Gov. Mike Dunleavy signed a bill repealing a number of telecoms regulations at a closed-door event in Anchorage, Thursday.
While the Legislature passed Senate Bill 83 with bi-partisan support, and it was approved by the Regulatory Commission of Alaska, one Juneau lawmaker had misgivings about a specific part of the bill.
“Most of SB 83 was just fine,” said Sen. Jesse Kiehl, D-Juneau. “What was most concerning to me was called ‘carrier of last resort.’”
Carrier of last resort was a regulation created “to make sure that no Alaskan who lived in an area that could get phone service was left without phone service,” Kiehl said.
SB 83 removed that provision from state law and didn’t provide an effective replacement, Kiehl said.
In an analysis from the bill’s sponsor, the late Sen. Chris Birch, R-Anchorage, “a carrier of last resort is a telecommunications company that commits (or is required by existing regulation) to provide service to any customer in a service area that requests it, even if serving that customer would not be economically viable at prevailing rates.”
SB 83 states that the RCA commission may not designate a carrier of last resort. Kiehl tried to introduce an amendment that would’ve removed the word “not” from the legislation, but that effort failed.
“With this bill we don’t have enough protection for small, remote communities,” Kiehl said.
But the bill’s advocates say that protections do remain.
“That is a misperception,” said Executive Director of the Alaska Telecom Association, Christine O’Connor in a phone interview Thursday. While the carrier of last resort law was removed, other laws remain that protect communities from companies pulling service.
An Alaska statute which remains on the books (AS 42.05.261 A) say that once a company has been issued a certificate of public convenience and necessity, the certificate needed for certain kinds of telecommunications operations, that company cannot simply abandon an area.
“A public utility may not discontinue or abandon a service for which a certificate has been issued,” unless “the commission finds that the continued service is not required by public convenience and necessity,” the statute says.
A high bar, O’Connor said.
“It’s a two-year docket with multiple hearings for public input,” where the company has to show that it’s in the public interest to discontinue service.
“The certificate is a one-way door,” O’Connor said. “If you want to discontinue you have to go through the (RCA) commission.”
A similar version of this same bill was before the legislature last year. During the hearings for that bill, Senate Bill 205, then-RCA commissioner Stephen McAlpine expressed skepticism that consumers would still be protected if carrier of last resort protections were removed.
“If (a company) ignores the service they’ve promised to deliver…and I’ll state for the record I believe they do, what do you think the Commission should do about that?” McAlpine asked O’Connor at a March 14, 2018 meeting, according to public records.
“The Commission has the authority to examine that with the company involved,” O’Connor said.

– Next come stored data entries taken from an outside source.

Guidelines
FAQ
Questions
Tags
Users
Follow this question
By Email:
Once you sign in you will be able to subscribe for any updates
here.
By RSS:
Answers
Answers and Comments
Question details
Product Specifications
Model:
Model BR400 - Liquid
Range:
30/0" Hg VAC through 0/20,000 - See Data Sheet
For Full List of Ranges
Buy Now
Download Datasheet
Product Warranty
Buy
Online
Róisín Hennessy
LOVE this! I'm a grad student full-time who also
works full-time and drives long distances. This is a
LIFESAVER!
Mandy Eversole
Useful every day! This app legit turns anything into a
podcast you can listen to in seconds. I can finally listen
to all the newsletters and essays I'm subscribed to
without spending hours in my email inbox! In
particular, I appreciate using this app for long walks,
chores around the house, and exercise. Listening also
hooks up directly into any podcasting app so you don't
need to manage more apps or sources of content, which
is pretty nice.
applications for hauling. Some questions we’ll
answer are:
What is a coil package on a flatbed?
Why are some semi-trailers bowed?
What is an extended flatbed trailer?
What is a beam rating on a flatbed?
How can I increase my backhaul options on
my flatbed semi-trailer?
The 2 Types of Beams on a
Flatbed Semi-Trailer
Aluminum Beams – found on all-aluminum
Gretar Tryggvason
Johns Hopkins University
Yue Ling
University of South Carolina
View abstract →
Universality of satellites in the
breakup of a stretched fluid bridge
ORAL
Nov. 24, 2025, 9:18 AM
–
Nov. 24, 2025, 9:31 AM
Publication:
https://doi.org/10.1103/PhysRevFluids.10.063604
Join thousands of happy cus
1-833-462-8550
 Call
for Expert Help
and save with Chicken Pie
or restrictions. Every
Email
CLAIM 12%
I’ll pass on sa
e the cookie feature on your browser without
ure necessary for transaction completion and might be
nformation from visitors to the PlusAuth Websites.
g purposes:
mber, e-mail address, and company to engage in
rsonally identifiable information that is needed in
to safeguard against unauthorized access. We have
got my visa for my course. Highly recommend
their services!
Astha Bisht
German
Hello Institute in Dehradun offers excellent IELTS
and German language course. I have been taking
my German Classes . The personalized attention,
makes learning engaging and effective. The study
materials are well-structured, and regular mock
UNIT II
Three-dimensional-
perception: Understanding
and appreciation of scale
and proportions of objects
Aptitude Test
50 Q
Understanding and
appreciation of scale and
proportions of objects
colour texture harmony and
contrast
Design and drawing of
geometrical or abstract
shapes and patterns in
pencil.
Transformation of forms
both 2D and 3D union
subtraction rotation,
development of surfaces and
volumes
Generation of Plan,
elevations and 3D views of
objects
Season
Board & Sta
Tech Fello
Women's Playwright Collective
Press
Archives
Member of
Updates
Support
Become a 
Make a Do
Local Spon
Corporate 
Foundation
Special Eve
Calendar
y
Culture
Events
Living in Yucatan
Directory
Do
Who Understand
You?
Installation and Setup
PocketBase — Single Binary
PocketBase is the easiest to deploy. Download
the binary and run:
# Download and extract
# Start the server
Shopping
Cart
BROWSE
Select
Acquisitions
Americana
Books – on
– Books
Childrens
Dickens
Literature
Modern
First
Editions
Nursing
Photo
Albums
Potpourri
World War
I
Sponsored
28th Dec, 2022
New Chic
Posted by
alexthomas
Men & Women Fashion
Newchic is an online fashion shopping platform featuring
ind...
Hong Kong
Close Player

Ultimately, RCA ended up supporting the bill. O’Connor said at the signing ceremony RCA Commissioner Robert Pickett noted that the bill would end up saving both the industry and the RCA a lot of time and money.
The bill removed a labor-intensive process of filling updates with the Commission that both the industry and the RCA had agreed no longer served any benefit.
Kiehl remained unconvinced that sufficient protections were in place. He said he didn’t believe any companies were going to pull their service from any communities, just that he wanted more assurance that service would remain.
“There are endless tools available to the corporate lawyer,” he said.